From Rally Sport Direct, a local Subaru/Evo performance shop, I bought a Corbeau Forza II seat and 5-point harness. I found a harness bar on eBay that would fit my Corolla, as well as a TRD steering wheel and boss. I got a NRG quick-release, too.










I also picked up some AutoMeter Sport-Comp gauges so I could keep an eye on the vitals.





September 2007 – Putting it together

In September, after getting everything together on the engine after picking it up from the machine shop, I had a problem with the distributor and exhaust cam. Without the distributor in the head, I could freely rotate the engine assembly. With the distributor in, I couldn’t. In fact, it binned so much that I stripped the teeth off the exhaust cam and bent the teeth on the distributor. Oops.









Since school had stated and homework was always an issue, and since I didn’t have a clue as to why **** had broken Ariel sat alone and powerless in the backyard for another winter.

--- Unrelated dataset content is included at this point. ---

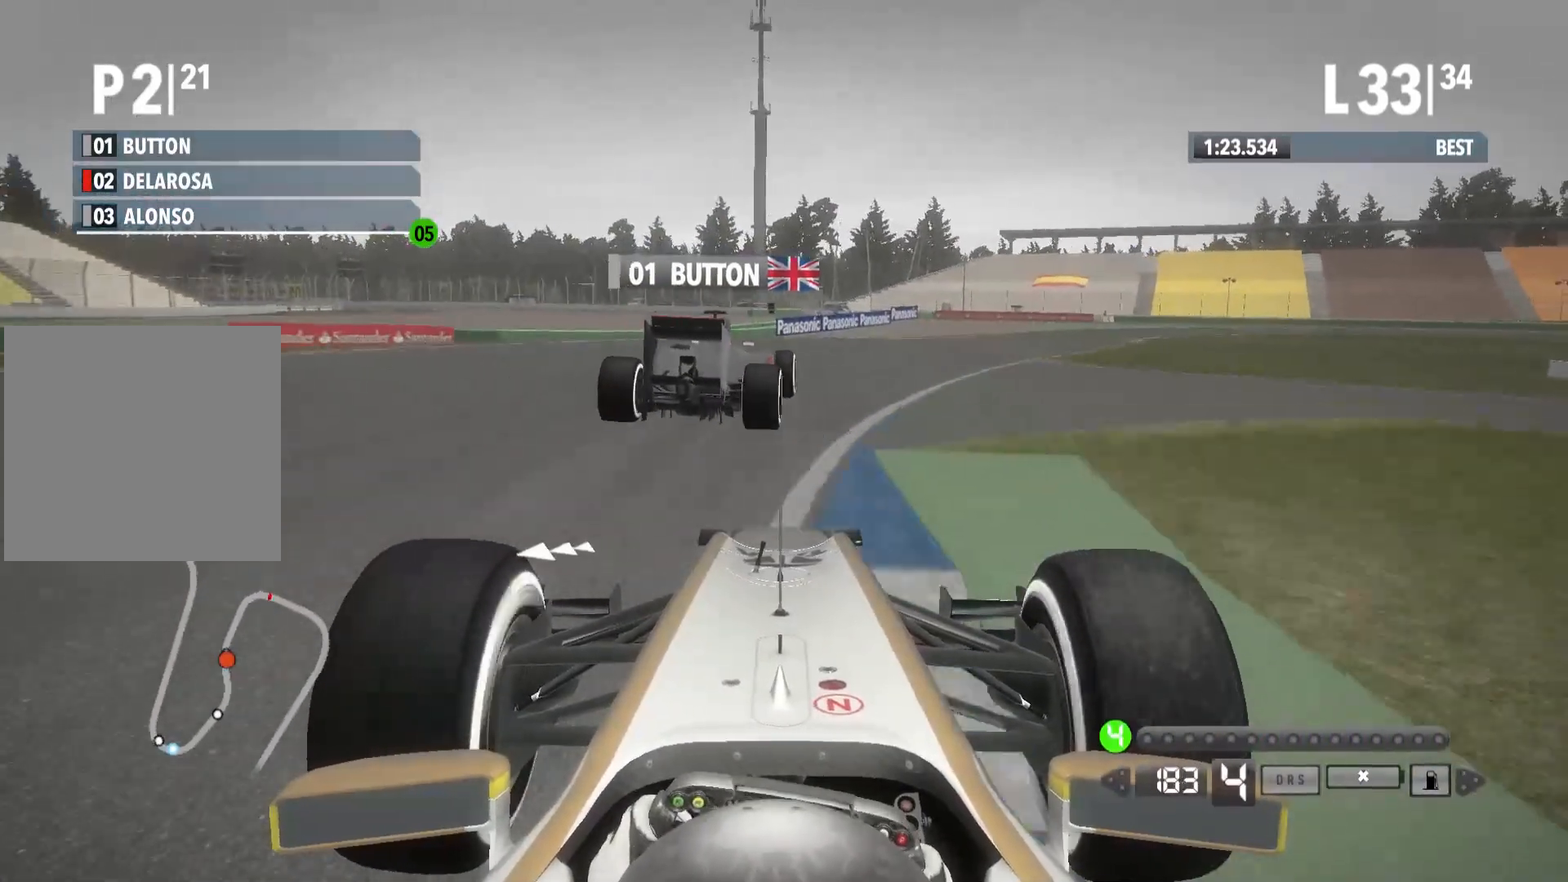
{"buttons": ["R2"], "left_stick": "right", "right_stick": "center", "events": []}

June 2008 – The build continues

This summer I was determined to get the car running and driving. I also wanted to make sure that it would stop, so I picked up the brake kit from 88Rotors via eBay. New slotted and cross-drilled rotors and new pads were tossed onto Ariel, along with new stainless steel brake lines on all four corners and from the chassis to the rear axle.








I also got bored and livened up the car with some paint.



 



86 Mafia was a “team” of Corolla owners out here.


July 2008 – Putting it together v2

I ordered an HKS timing belt, think that might be the problem, and put in another largeport exhaust cam and distributor in the head. There didn’t seem to be an issue until I tried starting her, when my dad said he saw the timing belt jumping over the exhaust cam gear. Clearly I hadn’t fixed my previous issue. This time I couldn’t get the distributor out, so I broke it. 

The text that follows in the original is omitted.